« Ça commence à peser lourd. » Le constat dressé par Alexandre Baradez, analyste de marché chez le courtier IG, résume bien la semaine qui s’achève sur les marchés financiers, désarçonnés par la dissolution de l’Assemblée nationale et les risques qu’elle fait peser sur les finances publiques françaises.
En fin de séance, vendredi 14 juin, l’indice CAC 40 de la Bourse de Paris se repliait de 2,8 % sur la journée et de 6,4 % sur la semaine, sa plus mauvaise performance hebdomadaire depuis juin 2022. Oublié, le record historique inscrit le 15 mai, à 8 253,1 points : depuis, l’indice parisien a chuté de près de 10 %.

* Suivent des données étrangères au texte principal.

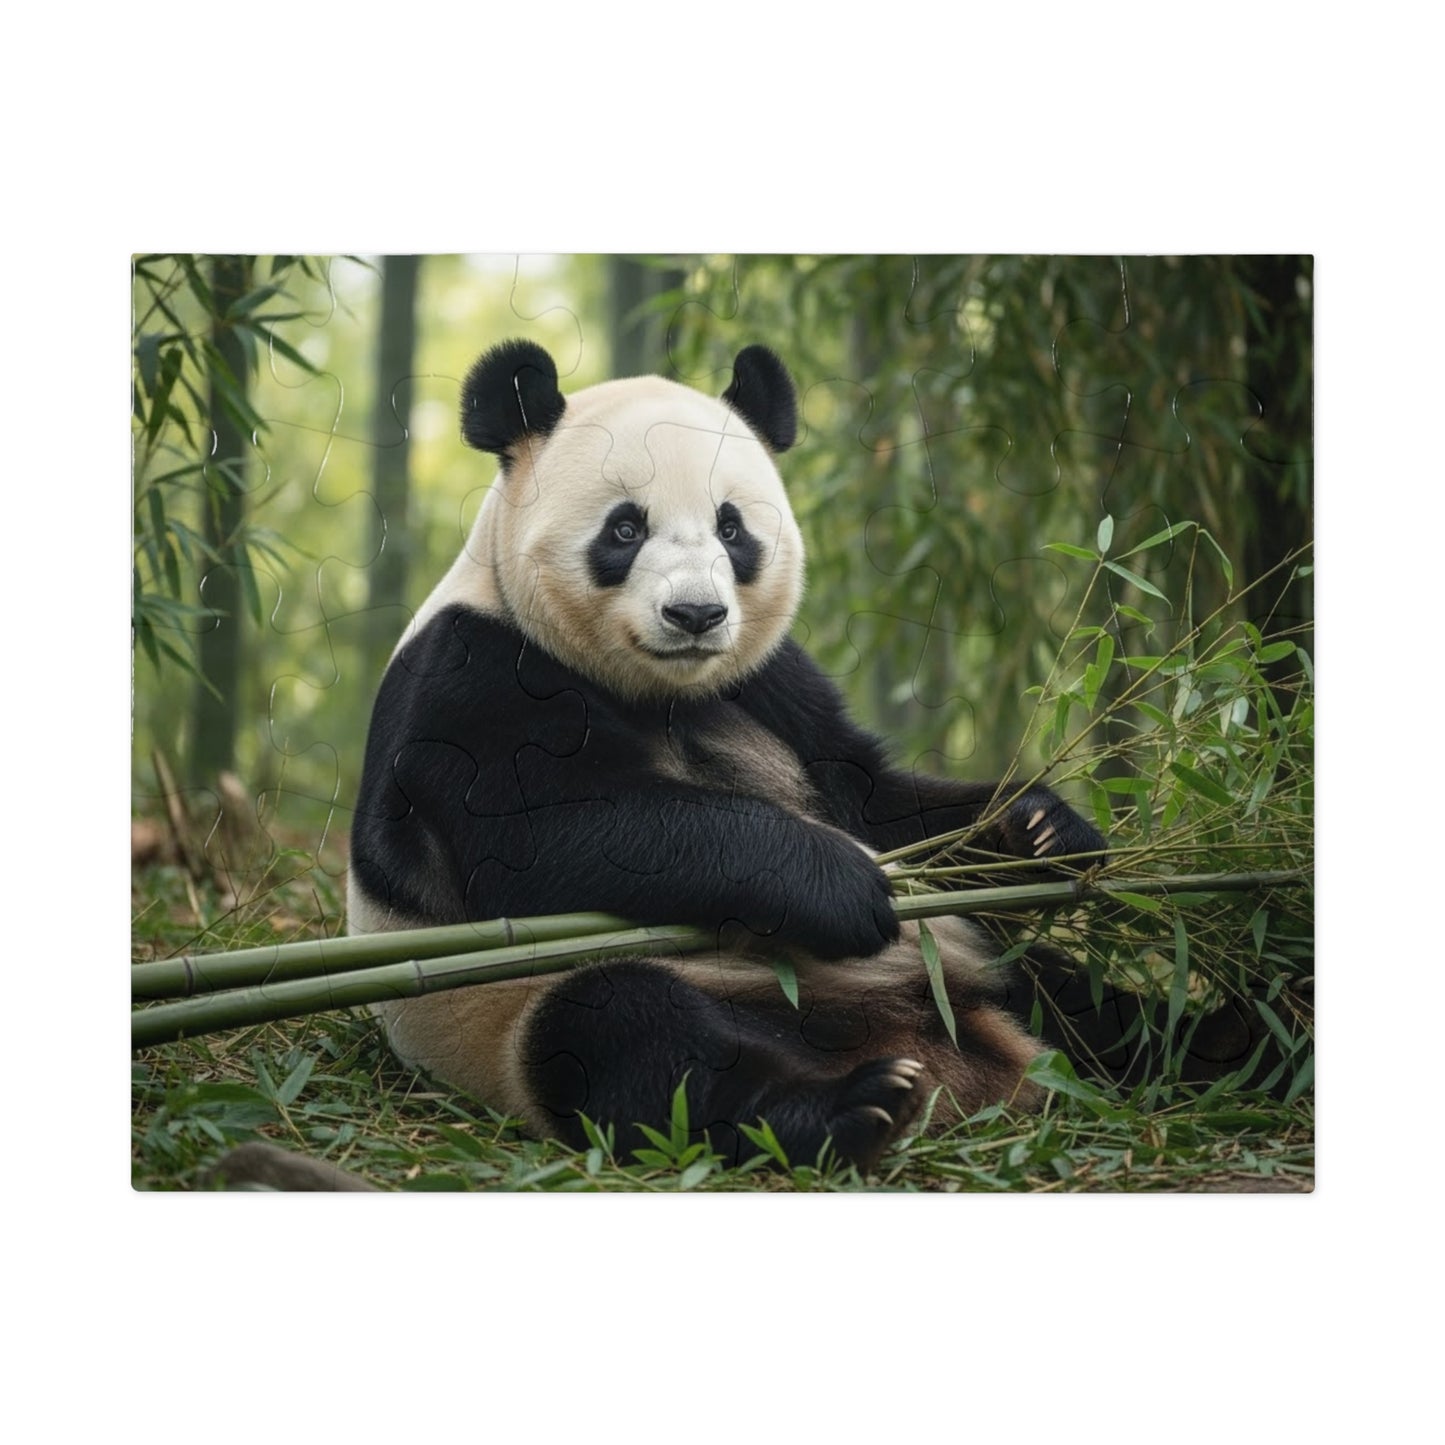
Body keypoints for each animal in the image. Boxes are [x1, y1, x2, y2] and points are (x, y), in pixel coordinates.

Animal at [347, 339, 1114, 1173]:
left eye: (731, 528)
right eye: (625, 528)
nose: (696, 614)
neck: (658, 686)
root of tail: (954, 1058)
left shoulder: (768, 680)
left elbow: (873, 797)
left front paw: (1040, 829)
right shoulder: (470, 671)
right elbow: (549, 835)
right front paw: (841, 885)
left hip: (978, 972)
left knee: (1080, 1000)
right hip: (521, 1009)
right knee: (633, 1036)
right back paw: (853, 1107)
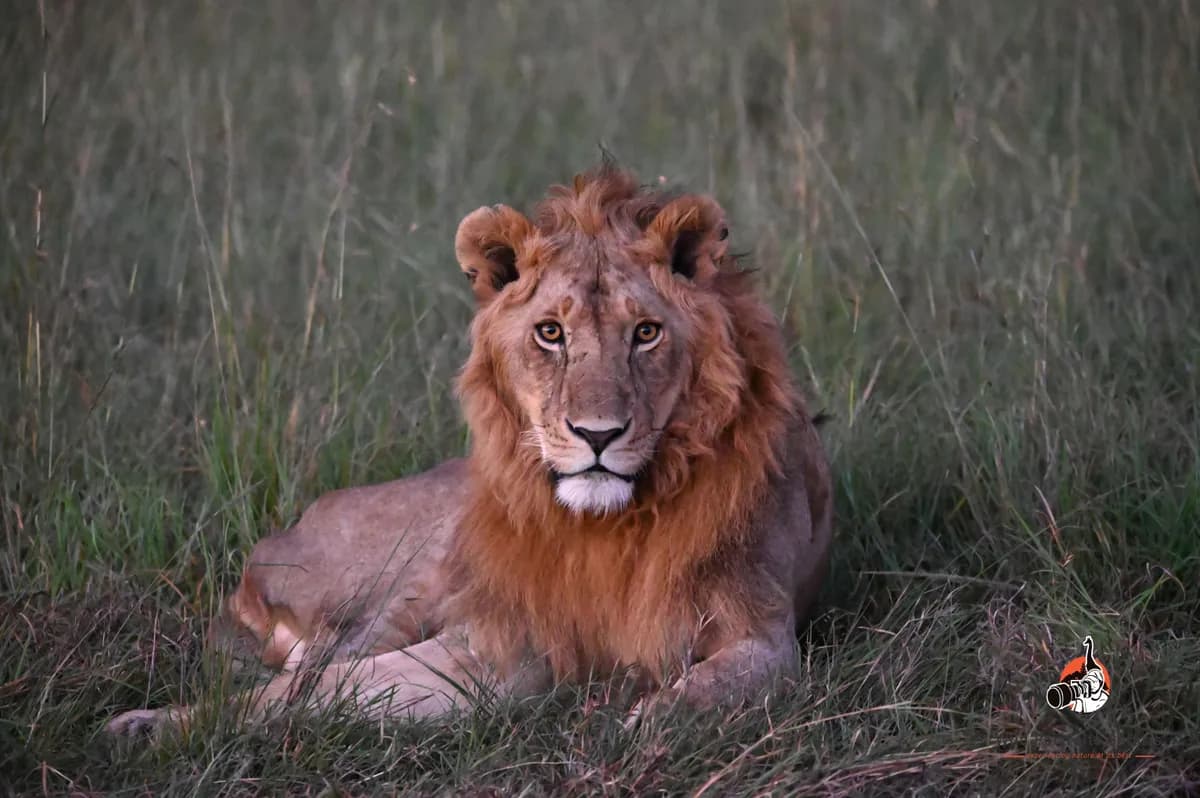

Mais c’est surtout sur le marché obligataire que se répercutent les inquiétudes des investisseurs : le « spread » franco-allemand, l’écart entre les taux d’intérêt à dix ans des deux principales économies de la zone euro, s’est creusé de plus de 20 points de base, depuis l’annonce d’Emmanuel Macron, pour atteindre 77 points, du jamais-vu depuis 2017.
Cet indicateur du risque accolé à la détention d’emprunts d’Etat français reste certes très loin de ses sommets de 2012, autour de 190 points, en pleine crise de la dette dans la zone euro.
Une réaction pour l’instant mesurée
Mais l’avertissement est sérieux : à 3,11 %, après un pic à près de 3,25 %, lundi 10 juin, le rendement des obligations d’Etat françaises à dix ans évolue désormais tout près de celui des emprunts du Portugal, pays dont la note souveraine est pourtant inférieure de plusieurs échelons à celle de la France dans les barèmes des grandes agences de notation.
A ces niveaux, la réaction du marché reste néanmoins mesurée, estime Christophe Boucher, directeur des investissements d’ABN Amro Investment Solutions : les ventes d’obligations françaises n’ont pas été massives, mais certains investisseurs ont préféré se reporter sur les actifs jugés les plus sûrs dans le contexte actuel, à commencer par la dette publique allemande et le dollar. Ce qui explique le repli de l’euro sous 1,07 dollar, au plus bas depuis un mois.
« Pour l’instant, les grands investisseurs institutionnels, étrangers comme français, qui détiennent la majorité de la dette de la France, se regardent les uns les autres en se demandant quoi faire, poursuit M. Boucher. Mais si un jour un gros investisseur se met à vendre massivement de la dette française ou italienne, personne ne voudra être le dernier, et tout le monde suivra. »
La peur d’une contagion
D’autant que si les investisseurs européens peuvent suivre de près l’évolution des sondages et le détail des programmes, les gros détenteurs de titres américains ou britanniques ne prennent pas forcément cette peine et peuvent décider abruptement de « sortir » du marché de la dette française pendant quelques semaines.